Directed by Simon Curtis (My Week with Marilyn) with a script by Frank Cottrell-Boyce, the film is based loosely on fact. It’s frightfully full of clichéd stiff upper lips – “We don’t blub in this house,” declares Blue’s glamorous wife Daphne (a one-dimensional Margot Robbie) – and wry, suppressed smiles. And dimples: Christopher Robin’s are wearyingly prominent, along with his girlie haircut and clothes. “More smocks?” sighs the indispensable nanny (an impressive Kelly Macdonald) when Daphne hands her a to-do list before she swans off to London to check out the wallpaper collection at Whiteley’s. All too, too English for words (though accents do slip a bit, which is partly why Macdonald’s natural Scottishness is such a relief), and the East Sussex scenery looks enchanting.

Goodbye Christopher RobinMilne is a successful playwright, screenwriter and novelist but PTSD makes him long for peace and quiet in the countryside, where he plans to write the definitive denunciation of war. Daphne’s not keen, but they move from Chelsea to Cotchford Farm, a gorgeous 16th century house near Ashdown Forest (Brian Jones bought the house in the Sixties and drowned in its pool). But the PTSD isn’t so easy to escape. “You’re a writer. Write,” commands Daphne when Blue’s away from his desk again. “I had a baby to cheer you up. Nothing’s enough for you.”

Writer's block persists until the curse of Winnie-the-Pooh is cast when both Nanny, aka Nou, and Daphne are away. Blue is forced to spend time with his neglected son, making inedible porridge and inventing, somewhat stiltedly, stories about Tigger, Piglet, Eeyore and Winnie the bear – the Pooh bit comes later, when Milne and his illustrator pal EH Shepard, who is also suffering from PTSD after Passchendaele, decide that it’s satisfyingly “inexplicable” as a name (one of the more interesting revelations in the film).

Success is rapid after Vespers (“Hush! Hush! Whisper who dares!/Christopher Robin is saying his prayers”) is published in Vanity Fair (Daphne’s doing) and before we know it, the Milnes are on publicity tours in America and Winnie-the-Pooh is a sell-out. Billy Moon is roped in to do endless interviews (Phoebe Waller-Bridge plays a persistent journo) and photoshoots, including, shockingly, one in the bear enclosure at London zoo (end credits show the original photo). He is generally touted around like a show-pony, as Nou puts it before she dares to leave to get married. “Is there anywhere they haven’t heard of Winnie-the-Pooh?” he asks her wistfully. “Perhaps the Highveld,” says Nou, pointing to it on the atlas, and he decides that’s the place for him.

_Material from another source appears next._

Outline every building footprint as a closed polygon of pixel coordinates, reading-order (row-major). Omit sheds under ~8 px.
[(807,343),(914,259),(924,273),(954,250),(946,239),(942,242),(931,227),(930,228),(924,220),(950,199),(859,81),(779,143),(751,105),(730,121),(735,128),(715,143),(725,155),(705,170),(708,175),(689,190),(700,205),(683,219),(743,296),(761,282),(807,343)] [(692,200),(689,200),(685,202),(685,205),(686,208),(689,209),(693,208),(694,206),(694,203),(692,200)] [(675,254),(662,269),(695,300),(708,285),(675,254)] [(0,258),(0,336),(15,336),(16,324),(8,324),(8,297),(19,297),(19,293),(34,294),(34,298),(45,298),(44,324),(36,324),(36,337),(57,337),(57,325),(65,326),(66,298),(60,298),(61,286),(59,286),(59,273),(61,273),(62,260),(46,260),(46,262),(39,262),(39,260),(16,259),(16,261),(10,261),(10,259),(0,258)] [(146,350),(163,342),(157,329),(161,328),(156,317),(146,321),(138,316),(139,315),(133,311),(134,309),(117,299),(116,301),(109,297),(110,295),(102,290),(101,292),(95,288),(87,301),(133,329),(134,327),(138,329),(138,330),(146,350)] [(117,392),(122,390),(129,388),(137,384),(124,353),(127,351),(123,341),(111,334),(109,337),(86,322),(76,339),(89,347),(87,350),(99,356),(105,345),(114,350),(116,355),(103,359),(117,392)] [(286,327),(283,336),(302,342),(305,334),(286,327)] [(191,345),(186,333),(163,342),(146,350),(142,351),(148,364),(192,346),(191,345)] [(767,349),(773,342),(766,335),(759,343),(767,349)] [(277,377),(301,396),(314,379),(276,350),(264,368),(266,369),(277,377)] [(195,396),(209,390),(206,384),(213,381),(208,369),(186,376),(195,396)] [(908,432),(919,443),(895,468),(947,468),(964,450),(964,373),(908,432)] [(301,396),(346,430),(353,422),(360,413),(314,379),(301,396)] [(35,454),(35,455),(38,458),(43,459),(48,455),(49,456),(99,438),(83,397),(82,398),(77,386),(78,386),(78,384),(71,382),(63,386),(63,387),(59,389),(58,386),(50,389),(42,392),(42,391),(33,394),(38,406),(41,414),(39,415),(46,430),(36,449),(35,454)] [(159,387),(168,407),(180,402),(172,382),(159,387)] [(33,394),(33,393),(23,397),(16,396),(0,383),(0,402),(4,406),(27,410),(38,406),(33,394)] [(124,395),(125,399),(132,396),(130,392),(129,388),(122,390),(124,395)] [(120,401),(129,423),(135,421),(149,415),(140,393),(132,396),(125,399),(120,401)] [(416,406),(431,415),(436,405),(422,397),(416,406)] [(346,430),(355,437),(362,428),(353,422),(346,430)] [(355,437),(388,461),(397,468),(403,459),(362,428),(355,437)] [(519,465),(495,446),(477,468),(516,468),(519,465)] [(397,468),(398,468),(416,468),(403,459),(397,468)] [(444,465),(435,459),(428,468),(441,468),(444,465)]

But the next step is an English boarding-school, which is bound to be hell for a long-haired young boy famous for his stuffed animals. Of course that doesn’t occur to his selfish parents. “Hush, hush, nobody cares, Christopher Robin has fallen downstairs,” is the cry from his schoolmates, and your heart does bleed for the child. By the time he’s a miserable, bullied young man (played by a hollow-eyed Alex Lawther, who was a young Alan Turing in The Imitation Game) who's longing for anonymity, the tables have turned. “You sold our hours of happiness,” Billy tells Blue. “Our games were just research.” But in the end, son-father bitterness is unrealistically (and inaccurately) overcome, and you’re left wishing for something more rigourous and less twee.